O Natal em Basingstoke nunca era pacífico. Os amigos do casal apareciam. Eram sempre elegantes, alegres e efusivos. Depois, era a vez de o casal retribuir as visitas. Tally tinha a impressão de uma série de salas demasiado aquecidas, de rostos corados, de vozes esganiçadas e de uma ruidosa sociabilidade, sublinhada pela sexualidade. As pessoas cumprimentavam-na, algumas com genuína ternura, e ela sorria e respondia, antes que Jennifer a afastasse tacitamente por não querer que os seus convidados se aborrecessem. Tally sentia-se mais aliviada do que humilhada. Nada tinha com que contribuir em conversas sobre carros, férias no estrangeiro, a dificuldade de encontrar uma au pair decente, a ineficácia da municipalidade local, as maquinações do comité do clube de golfe e o desleixo dos vizinhos quando era sua obrigação fechar os portões. Raramente via os netos, salvo no jantar da consoada. Clive passava a maior parte do dia trancado no quarto, que continha tudo o que um rapaz de dezassete anos precisava: televisão, vídeo e leitor de DVD, computador e impressora, aparelhagem de alta-fidelidade e respectivas colunas. Samantha, dois anos mais nova e, ao que parecia, de constante mau humor, mal parava em casa e, quando ali permanecia, passava horas agarrada ao telemóvel.
Contudo, agora, tudo isso acabara. Dez dias antes, após uma prudente reflexão e três ou quatro rascunhos, Tally redigira a carta. Importar-se-iam muito se ela não passasse o Natal com eles naquele ano? Miss Caroline não estaria no seu apartamento, durante a quadra natalícia e, se ela também partisse, não haveria ninguém para zelar pelo museu. Não passaria o dia sozinha. Recebera já convites de alguns amigos. Não seria o mesmo que passar o Natal com a família, claro, mas estava certa de que eles compreenderiam. Enviaria os presentes pelo correio no início de Dezembro.
Sentira uma certa culpa pela desonestidade da sua carta, mas, passados alguns dias, recebera a resposta. Havia um certo tom de ofensa, bem como uma insinuação de que Tally estava a deixar-se explorar, mas, mesmo assim, pudera aperceber-se do alívio da filha e do genro. O seu pretexto fora considerado válido; Jennifer poderia explicar aos seus amigos a ausência da mãe sem correr riscos. Tally passaria o Natal sozinha, na vivenda, e já planeara de que forma ocuparia o dia.
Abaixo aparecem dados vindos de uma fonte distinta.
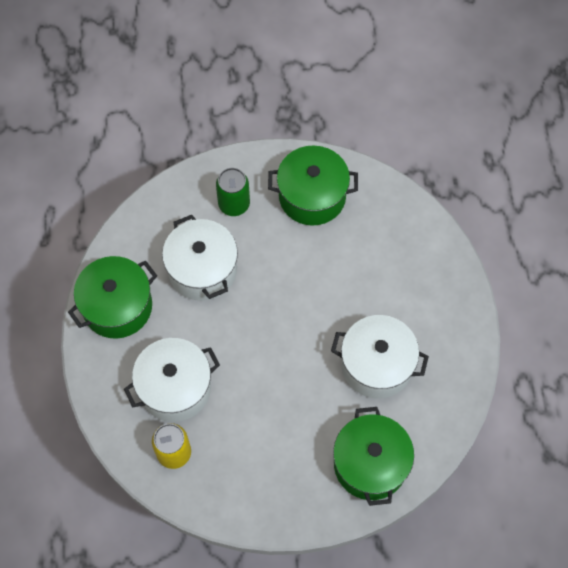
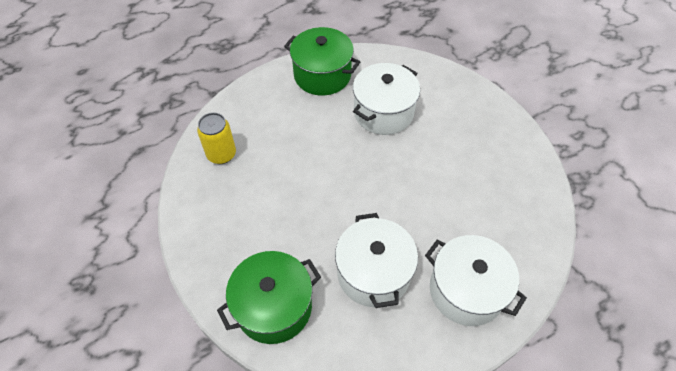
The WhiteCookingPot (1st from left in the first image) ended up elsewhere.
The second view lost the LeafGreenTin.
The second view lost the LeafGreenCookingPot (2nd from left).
De manhã, iria a pé até a uma igreja local e desfrutaria da satisfação de ser uma entre a multidão e, ao mesmo tempo, estar à parte, o que lhe agradava. Depois, prepararia um frango para o almoço e, como sobremesa, compraria um daqueles pudins de Natal em miniatura e, talvez, uma meia garrafa de vinho. Alugaria umas cassetes, traria alguns livros da biblioteca e, consoante o tempo, daria um passeio ao longo do Heath.
Agora, contudo, não estava tão certa dos seus planos. Um dia depois de chegar a carta da filha, Ryan Archer, que passara pela vivenda depois de terminar o seu trabalho no jardim do museu, dera a entender que talvez passasse o Natal sozinho. O major estava a pensar em viajar para o estrangeiro. Levada por um súbito impulso, Tally dissera-lhe:
Não podes passar o Natal na tal casa abandonada que vocês ocuparam, Ryan. Se quiseres, podes jantar comigo, em minha casa... Só te peço que me avises com alguns dias de antecedência, por causa da comida.
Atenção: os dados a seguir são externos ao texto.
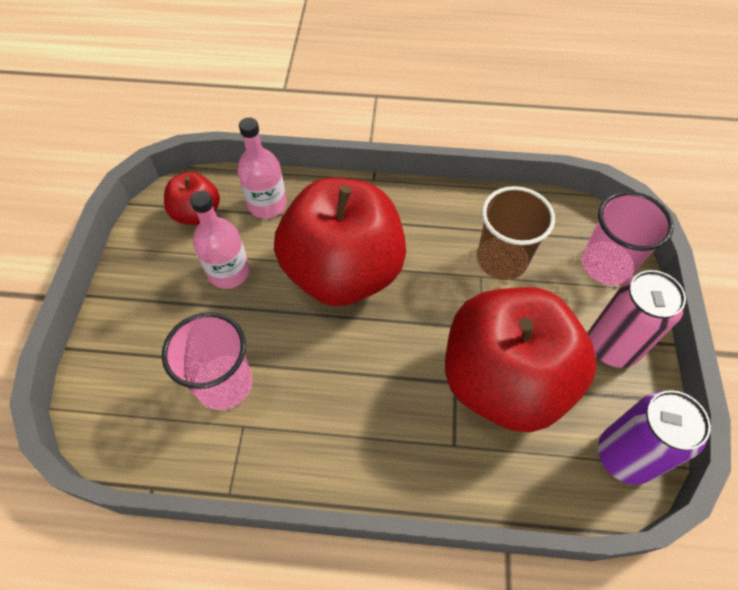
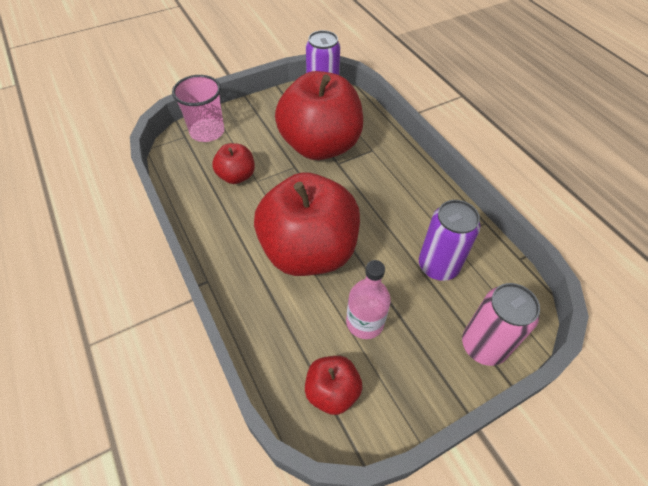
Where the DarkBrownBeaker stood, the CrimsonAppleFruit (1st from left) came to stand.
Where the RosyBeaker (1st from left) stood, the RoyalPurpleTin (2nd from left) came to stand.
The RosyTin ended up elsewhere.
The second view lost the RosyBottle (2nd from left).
Ele aceitara, mas não sem alguma hesitação, e Tally duvidava que ele trocasse a camaradagem de um grupo de jovens que viviam numa casa abandonada pelo plácido tédio da sua vivenda. No entanto, o convite estava feito. Se ele aparecesse, Tally, ao menos, ficaria com a certeza de que ele se alimentaria devidamente. Pela primeira vez, em muitos anos, ansiava pela chegada do Natal.
Agora, porém, todos os seus planos haviam sido oprimidos por uma nova e mais intensa ansiedade. Seria aquele o último Natal que passaria na vivenda? O cancro regressara e, desta vez, representava uma sentença de morte. Era esse o prognóstico pessoal de James Calder-Hale; aceitara-o sem medo e apenas com uma única mágoa: precisava de tempo para acabar o seu livro sobre o período entre as duas guerras. Não precisava de muito; o livro estaria concluído dali a quatro, seis meses, mesmo que tivesse de abrandar o ritmo. Talvez lhe fosse concedido esse tempo, mas, quando a ideia lhe vinha à mente, rejeitava-a. Conceder implicava a atribuição de um benefício. Atribuído por quem? Se ia morrer mais cedo ou mais tarde era uma questão de patologia. O tumor demoraria o seu tempo. Ou, se quisesse descrevê-lo de uma forma mais simples, teria sorte ou azar; mas, no fim, o cancro venceria.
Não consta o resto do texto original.